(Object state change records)

------------------------------

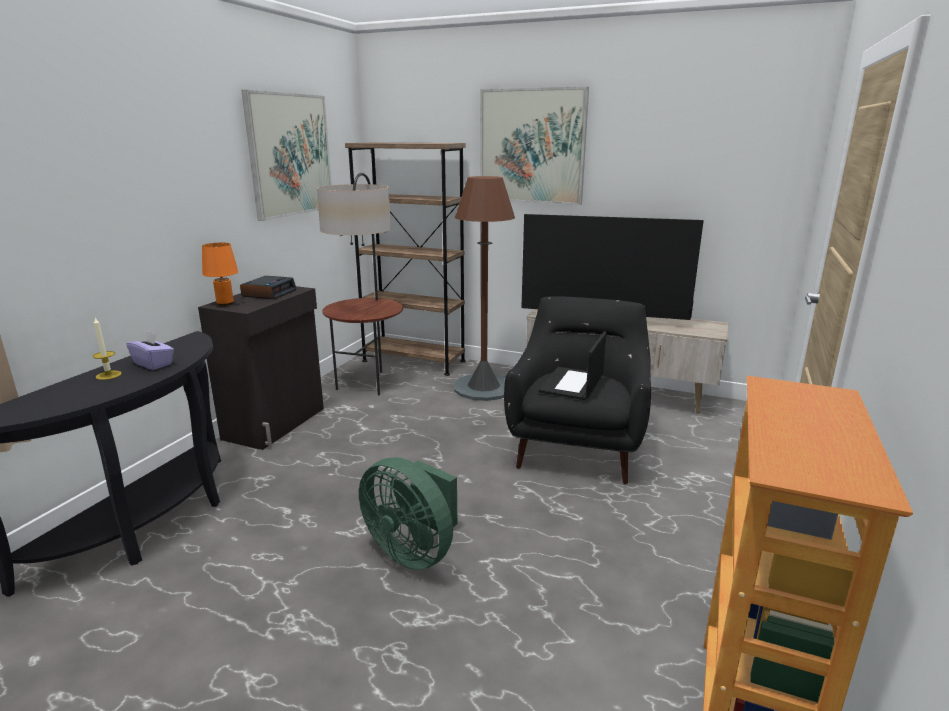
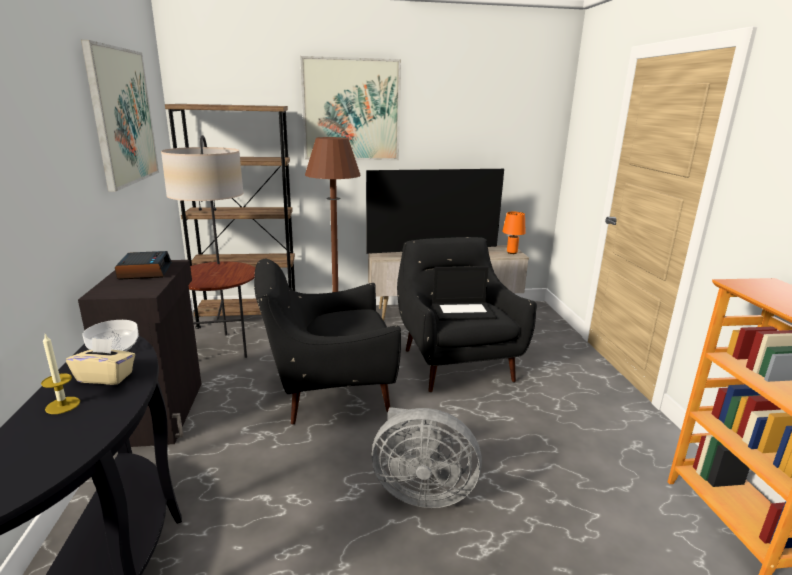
camera: 30 degrees left, 0 degrees up
purple tissue box [126,331,174,370] -> beige tissue box [66,338,135,385]
orange table lamp [202,243,238,306] -> orange table lamp moved to [502,212,525,254]
green fan [359,457,458,570] -> grey fan [372,407,482,508]
laptop [539,331,607,400] -> laptop turned 90 degrees counterclockwise [432,266,497,321]
none -> bowl [83,320,139,351]
none -> black armchair [254,259,401,425]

------------------------------

> _YOUR INSTRUCTIONS_
State how many lines of the entries above include the word "degrees", offering no text other than the number.

> _OUTPUT OF THE EXERCISE_
2